** PAGE EXTRACT **
Here is my in Depth review of the reMarkable writing tablet. It’s written from the standpoint of actually using the device vs. just comparing bullet point features (though I do that as well). (UPDATE – see end of article)

A little background

I have always been in love with writing, and especially printing. In the past I owned a Franklin planner and used it religiously. Not to long ago I rediscovered my tiny handheld book, sought out new pages as well as my fancy pen and committed to using it. It was very fun. However, it was still paper, with all the limitations.

Many years ago (before the advent of the Apple Newton) at the Consumer Electronics show in Chicago I saw the AT&T EO. This was the coolest thing I had every seen – it was a notepad that you could write on, had a built in phone (with a full sized headset, could recognize handwriting and used the notebook metaphor for storage of ideas.

Then it just disappeared.

Recently there has been a revival of the concept of an electronic notepad – and it should be a fairly easy thing to pull off.

  • The computing power required is minimal (we have phones that do HD video and 3d graphics processing as well as multitasking).
  • Touch screens and writing tablets are not new
  • e-ink has been around for a while (kindles, nooks, etc.O
  • Cloud storage allows for syncing and off-loading

And yet the options for a true writing tablet are limited. Companies like Amazon and Barnes and Noble really could have introduced an amazing device by enhancing one of their existing devices, but they did not.

** GIVEN INFORMATION **
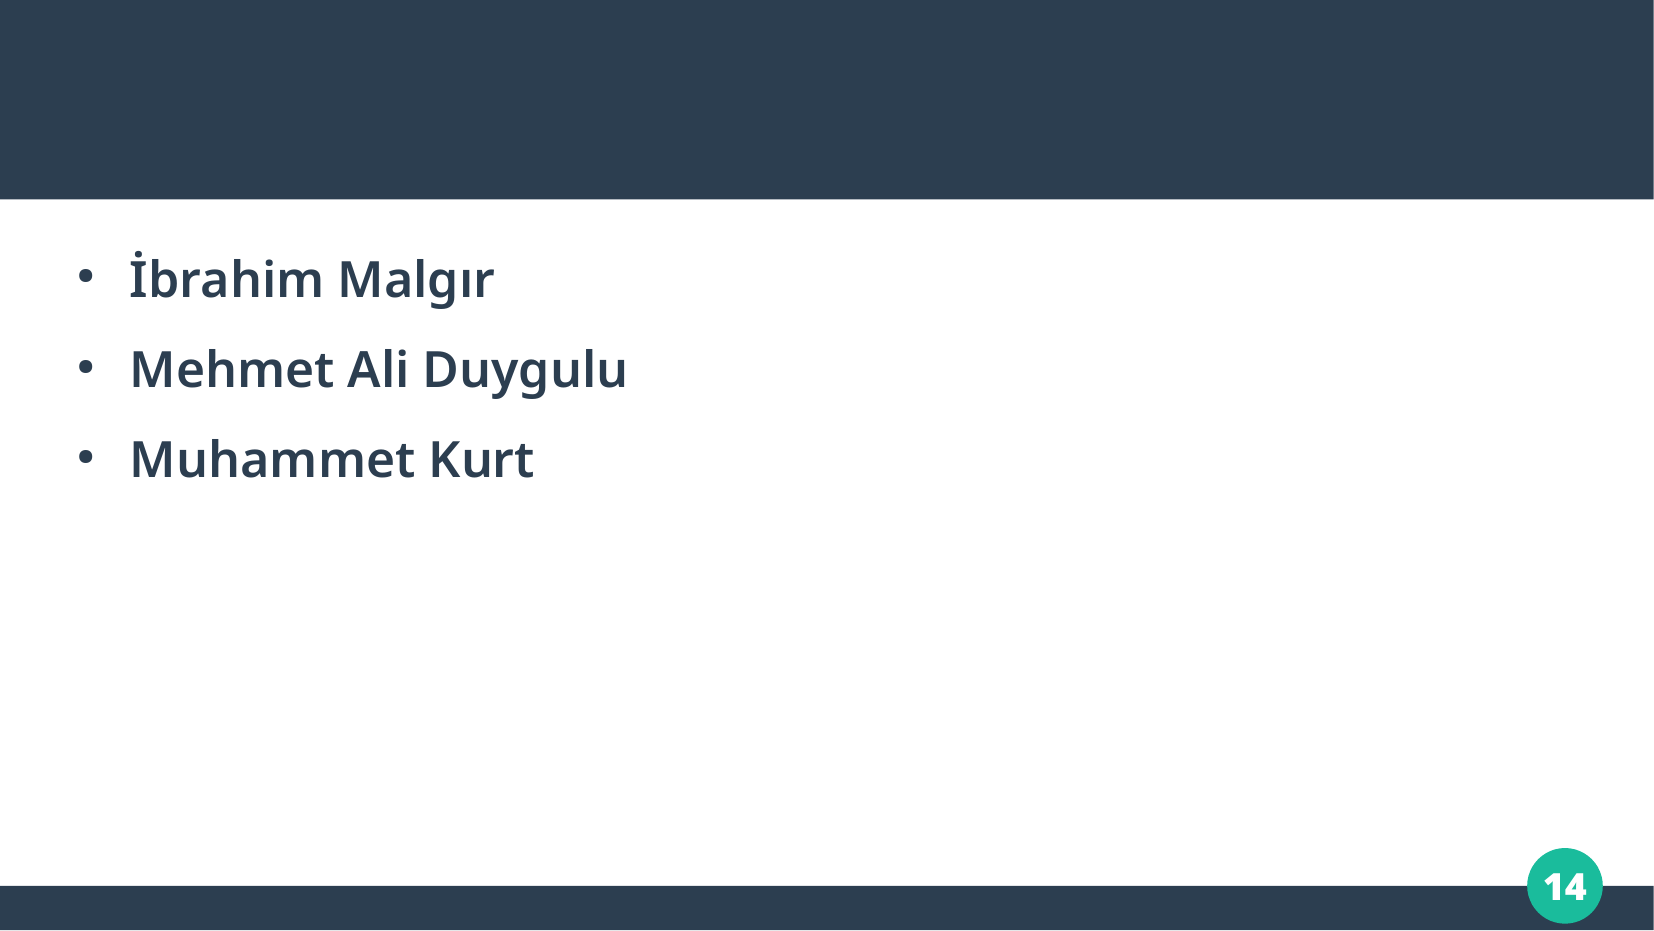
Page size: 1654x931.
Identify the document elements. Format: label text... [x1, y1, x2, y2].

list İbrahim Malgır Mehmet Ali Duygulu Muhammet Kurt [59, 243, 1595, 864]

** EXERCISE DESCRIPTION **
Please write out the reMarkable review word for word from "I have always" to "all the limitations.".

** FINISHED TASK **
I have always been in love with writing, and especially printing. In the past I owned a Franklin planner and used it religiously. Not to long ago I rediscovered my tiny handheld book, sought out new pages as well as my fancy pen and committed to using it. It was very fun. However, it was still paper, with all the limitations.